**ASSIGNMENT:** The answer should match the entries below word for word, minus their pictures.
-- Opening Marker --
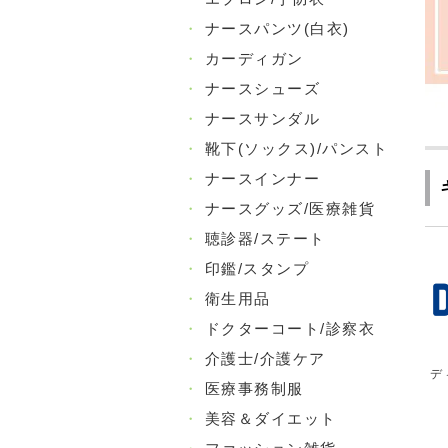
・
ナースパンツ(白衣)
・
カーディガン
・
ナースシューズ
・
ナースサンダル
・
靴下(ソックス)/パンスト
・
ナースインナー
・
ナースグッズ/医療雑貨
・
聴診器/ステート
・
印鑑/スタンプ
・
衛生用品
・
ドクターコート/診察衣
・
介護士/介護ケア
デ
・
医療事務制服
・
美容＆ダイエット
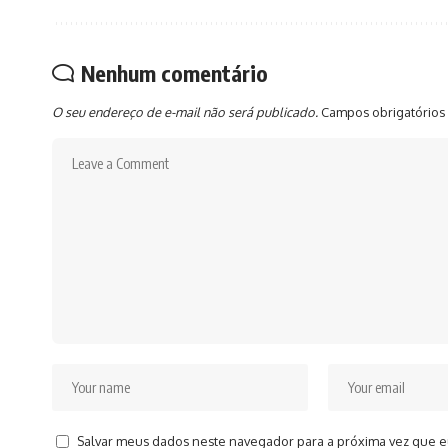
Nenhum comentário
O seu endereço de e-mail não será publicado.
Campos obrigatórios
Salvar meus dados neste navegador para a próxima vez que e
-- Closing Marker --
**WRITTEN RESPONSE:**
・
ナースパンツ(白衣)
・
カーディガン
・
ナースシューズ
・
ナースサンダル
・
靴下(ソックス)/パンスト
・
ナースインナー
・
ナースグッズ/医療雑貨
・
聴診器/ステート
・
印鑑/スタンプ
・
衛生用品
・
ドクターコート/診察衣
・
介護士/介護ケア
デ
・
医療事務制服
・
美容＆ダイエット
Nenhum comentário
O seu endereço de e-mail não será publicado.
Campos obrigatórios
Salvar meus dados neste navegador para a próxima vez que e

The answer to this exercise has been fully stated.